The Effect review – Lucy Prebble’s intense and intoxicating encounter

Senses are sharpened in Jamie Lloyd’s slick, heady revival of Lucy Prebble’s 2012 play. If the script seems somewhat sober compared with the writer’s recent TV heights of I Hate Suzie and Succession, it remains an intellectually and physically intense experience, with subtle edits that sharpen and freshen the text for a stellar new cast. With heightened attention paid to breath, nerves and touch, The Effect ceaselessly questions which parts of our brains and bodies we can rely on and control.

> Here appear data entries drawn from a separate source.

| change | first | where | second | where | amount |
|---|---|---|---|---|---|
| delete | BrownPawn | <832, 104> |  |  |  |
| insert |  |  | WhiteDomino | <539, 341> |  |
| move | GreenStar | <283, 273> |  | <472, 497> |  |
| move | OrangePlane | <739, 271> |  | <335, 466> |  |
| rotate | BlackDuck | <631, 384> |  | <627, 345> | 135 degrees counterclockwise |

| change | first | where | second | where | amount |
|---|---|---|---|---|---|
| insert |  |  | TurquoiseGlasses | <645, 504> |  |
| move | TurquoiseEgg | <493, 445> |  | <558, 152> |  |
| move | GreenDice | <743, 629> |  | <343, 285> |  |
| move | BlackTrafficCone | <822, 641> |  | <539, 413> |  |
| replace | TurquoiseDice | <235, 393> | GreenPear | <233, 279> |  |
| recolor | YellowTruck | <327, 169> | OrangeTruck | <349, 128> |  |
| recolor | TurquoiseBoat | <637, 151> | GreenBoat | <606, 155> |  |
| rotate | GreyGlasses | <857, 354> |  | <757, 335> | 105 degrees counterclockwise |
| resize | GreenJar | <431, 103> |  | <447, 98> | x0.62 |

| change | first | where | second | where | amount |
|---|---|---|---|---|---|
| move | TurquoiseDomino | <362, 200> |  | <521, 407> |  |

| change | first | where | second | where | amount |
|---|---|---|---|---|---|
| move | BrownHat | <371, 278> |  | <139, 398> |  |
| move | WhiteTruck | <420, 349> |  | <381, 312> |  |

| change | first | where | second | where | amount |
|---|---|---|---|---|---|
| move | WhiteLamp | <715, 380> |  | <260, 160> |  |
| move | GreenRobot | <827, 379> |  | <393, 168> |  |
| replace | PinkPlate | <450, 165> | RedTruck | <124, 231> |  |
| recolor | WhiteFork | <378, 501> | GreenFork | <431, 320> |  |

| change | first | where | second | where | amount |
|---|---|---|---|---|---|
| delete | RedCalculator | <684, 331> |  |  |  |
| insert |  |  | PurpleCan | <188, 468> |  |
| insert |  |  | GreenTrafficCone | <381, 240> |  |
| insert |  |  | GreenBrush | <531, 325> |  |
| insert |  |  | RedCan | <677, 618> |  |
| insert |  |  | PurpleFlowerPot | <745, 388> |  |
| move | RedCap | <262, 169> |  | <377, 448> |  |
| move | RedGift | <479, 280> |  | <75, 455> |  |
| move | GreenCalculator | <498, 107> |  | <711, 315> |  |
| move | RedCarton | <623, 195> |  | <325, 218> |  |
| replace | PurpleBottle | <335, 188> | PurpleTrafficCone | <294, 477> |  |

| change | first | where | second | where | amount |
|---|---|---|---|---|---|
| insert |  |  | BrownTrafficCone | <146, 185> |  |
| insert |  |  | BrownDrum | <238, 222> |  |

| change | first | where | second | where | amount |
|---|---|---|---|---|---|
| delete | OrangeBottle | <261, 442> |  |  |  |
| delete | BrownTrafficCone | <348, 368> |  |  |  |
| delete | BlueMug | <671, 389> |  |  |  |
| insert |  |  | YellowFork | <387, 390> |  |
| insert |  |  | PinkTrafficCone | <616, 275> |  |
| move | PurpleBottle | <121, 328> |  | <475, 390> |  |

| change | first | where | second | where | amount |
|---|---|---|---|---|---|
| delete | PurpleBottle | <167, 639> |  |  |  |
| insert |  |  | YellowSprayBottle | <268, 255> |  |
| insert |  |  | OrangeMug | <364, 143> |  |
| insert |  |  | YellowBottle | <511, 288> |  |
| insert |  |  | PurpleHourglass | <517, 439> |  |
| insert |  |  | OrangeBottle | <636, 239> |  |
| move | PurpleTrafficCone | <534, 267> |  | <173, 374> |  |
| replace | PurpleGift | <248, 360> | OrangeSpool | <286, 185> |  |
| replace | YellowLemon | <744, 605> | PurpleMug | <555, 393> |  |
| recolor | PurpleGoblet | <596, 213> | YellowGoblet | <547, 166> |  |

Related: ‘Succession was like coming home’: Lucy Prebble on life inside TV’s greatest show

In a drug trial for a new antidepressant, Tristan (Paapa Essiedu) and Connie (Taylor Russell, in her stage debut) fall in love, but the haze of the trial’s side effects make it impossible to tell how far their attraction is real. Essiedu and Russell are gorgeous together; she holds herself with a controlled stillness, a quiet confidence in her curiosity, while he is looser, bounding around, joking and flirting and quick to fly into fury. Within the claustrophobic space, they gravitate together, the glow of their faces as they lean into each other flooding the clinical stage with warmth.

Lloyd’s elegant direction does away with props and set pieces, allowing the actors to glide across Jon Clark’s bright white LED floor that robs them of their shadows, creating a dazzling sense of unreality. Soon into the trial, Connie reports an increased level of hearing, a feeling George Dennis’s sound design and Michael Asante’s composition accentuate; the audio feels closer, almost tangible. The thudding, ticking score wracks up the intensity as their distrust of their feelings increase.

On either side of the traverse stage sit Dr Lorna James (Michele Austin, utterly captivating), the experiment’s psychologist, and Dr Toby Sealey (Kobna Holdbrook-Smith, his voice like velvet), the boss who needs the trial to work. They watch each other – almost more than they watch their patients – as trust, bias and any semblance of control fall to pieces. With cynicism about how far the artificial medical environment can truly reflect the complexities of real life and a laser-sharp focus on the fallibilities of our bodies, The Effect evokes the deliciously unsettling feeling that all of us are nothing more than bundles of chemicals in ongoing experiments. These two just happen to be the ones being examined.